In the 1980s, Indianapolis wooed the Colts from Baltimore with a new stadium, tax benefits, and other perquisites. The idea here was that the expenditure of taxpayers’ money was a good investment. The Colts would bring jobs to Indy. The city would gain prestige as home to two teams in the four major sports. Games would attract visitors to Indy and leave behind dollars spent at local businesses.
Indianapolis has spent a lot of money on the Colts. Our residents have paid more in taxes. We still pay for the Hoosier Dome, gone for some time now.
There are important issues we confront as a society and in this city. The failure or success of a football team is a matter of entertainment. The taxpayers were brought into the matter, though, when tax breaks and new taxes were added to the circumstances of the Colts. The Pacers feed at a similar public trough, the economic justification (to the taxpayers) of which is just as precarious as that of the Colts. Here is why the Colts come to mind this morning.
Yesterday, the Colts won their first game of the season, in mid-December. It is possible that, by winning two more games, they will blow the first pick in the NFL draft. Tax dollars will not shower upon Indy with the right draft picks. At least, however, as we eat our bread, the circus provided by the leaders of our community will be more entertaining and satisfying if we have the first picks. That is plural. Indy would have the first pick in each of the rounds.
Why this sudden burst of energy? Why did the Colts have to win? Tennessee is not so bad of a team. They should have beaten the Colts. In 2009 the Colts, undefeated, lay down before the New York Jets to save Colts players for the playoffs. So, to tank a game is not outside the concepts of management here.
The Colts face Houston at home and Jacksonville on the road. Houston has reasons to win. They are the division champions. The Colts "control their own destiny." How many times in recent years have we heard that refrain, only in regard to home-field advantage? Let the Colts play their butts off against Houston. The Texans are a bit miffed at having lost to Carolina yesterday. They might want to take it out on Indy. And Houston’s a good team.

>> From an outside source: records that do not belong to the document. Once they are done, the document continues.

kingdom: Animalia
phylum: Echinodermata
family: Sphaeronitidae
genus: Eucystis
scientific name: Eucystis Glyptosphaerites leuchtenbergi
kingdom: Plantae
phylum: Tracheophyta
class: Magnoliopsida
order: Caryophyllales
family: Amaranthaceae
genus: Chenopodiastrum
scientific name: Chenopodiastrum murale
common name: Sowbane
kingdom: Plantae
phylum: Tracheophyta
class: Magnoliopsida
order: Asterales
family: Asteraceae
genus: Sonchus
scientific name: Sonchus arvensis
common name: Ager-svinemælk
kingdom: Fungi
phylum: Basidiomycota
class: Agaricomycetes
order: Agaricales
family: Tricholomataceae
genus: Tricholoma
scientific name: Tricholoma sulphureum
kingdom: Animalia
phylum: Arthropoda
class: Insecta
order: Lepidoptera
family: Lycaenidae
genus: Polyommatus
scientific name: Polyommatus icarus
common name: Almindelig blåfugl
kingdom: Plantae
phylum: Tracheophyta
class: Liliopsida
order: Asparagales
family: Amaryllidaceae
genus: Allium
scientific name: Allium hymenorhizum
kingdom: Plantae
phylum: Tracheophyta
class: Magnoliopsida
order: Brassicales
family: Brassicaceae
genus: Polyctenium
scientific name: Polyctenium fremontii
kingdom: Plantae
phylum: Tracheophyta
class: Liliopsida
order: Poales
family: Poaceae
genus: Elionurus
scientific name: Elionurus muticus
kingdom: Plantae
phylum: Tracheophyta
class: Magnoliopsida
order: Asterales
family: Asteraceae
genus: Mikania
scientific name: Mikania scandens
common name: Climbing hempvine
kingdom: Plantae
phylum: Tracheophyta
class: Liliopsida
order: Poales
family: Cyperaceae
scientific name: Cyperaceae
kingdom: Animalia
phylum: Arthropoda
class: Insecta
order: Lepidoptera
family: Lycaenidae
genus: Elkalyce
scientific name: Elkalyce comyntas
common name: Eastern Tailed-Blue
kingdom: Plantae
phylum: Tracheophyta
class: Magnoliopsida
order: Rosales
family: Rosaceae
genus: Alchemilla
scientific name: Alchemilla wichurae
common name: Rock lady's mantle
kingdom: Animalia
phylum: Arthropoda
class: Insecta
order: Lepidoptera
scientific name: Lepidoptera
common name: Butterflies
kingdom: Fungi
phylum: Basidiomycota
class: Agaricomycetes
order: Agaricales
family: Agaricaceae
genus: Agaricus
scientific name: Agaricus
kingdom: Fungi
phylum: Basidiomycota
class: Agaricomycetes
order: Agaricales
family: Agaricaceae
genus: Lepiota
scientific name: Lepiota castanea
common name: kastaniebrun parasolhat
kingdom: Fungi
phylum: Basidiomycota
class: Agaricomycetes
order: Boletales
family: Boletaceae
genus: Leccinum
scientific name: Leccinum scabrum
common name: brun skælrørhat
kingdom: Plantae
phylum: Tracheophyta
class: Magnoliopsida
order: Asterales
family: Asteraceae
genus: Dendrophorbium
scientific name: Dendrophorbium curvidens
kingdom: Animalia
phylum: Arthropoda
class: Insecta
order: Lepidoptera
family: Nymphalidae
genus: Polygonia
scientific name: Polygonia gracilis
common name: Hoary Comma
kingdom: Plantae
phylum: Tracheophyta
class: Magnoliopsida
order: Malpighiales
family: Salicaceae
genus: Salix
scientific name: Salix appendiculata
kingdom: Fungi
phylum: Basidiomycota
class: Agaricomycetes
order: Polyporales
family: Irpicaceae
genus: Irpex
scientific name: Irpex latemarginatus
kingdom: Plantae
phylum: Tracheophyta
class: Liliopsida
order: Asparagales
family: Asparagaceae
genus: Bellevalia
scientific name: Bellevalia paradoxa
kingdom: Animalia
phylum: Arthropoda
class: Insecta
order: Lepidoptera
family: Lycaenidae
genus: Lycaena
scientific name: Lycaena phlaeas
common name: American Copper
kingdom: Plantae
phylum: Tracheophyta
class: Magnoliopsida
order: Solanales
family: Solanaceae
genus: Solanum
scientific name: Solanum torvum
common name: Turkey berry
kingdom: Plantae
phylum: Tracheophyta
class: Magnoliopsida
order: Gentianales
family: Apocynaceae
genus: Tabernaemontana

We are not making the tax dollars or gaining the jobs that were touted in the early 1980s. At least we should enjoys the prestige of a championship team. So root for the Colts—to lost this Sunday. Hope for some miscues—a fumble here, an interception there, a slip-and-fall on a pass route. Because that’s all they’re playing for. We’ve paid the price through taxes and incentives. We have a right to see them lose—until the NFL goes to pat-per-view for all games. No, that couldn’t happen. NFL owners are not so crass and heartless as to seek profit at such a cost to fans.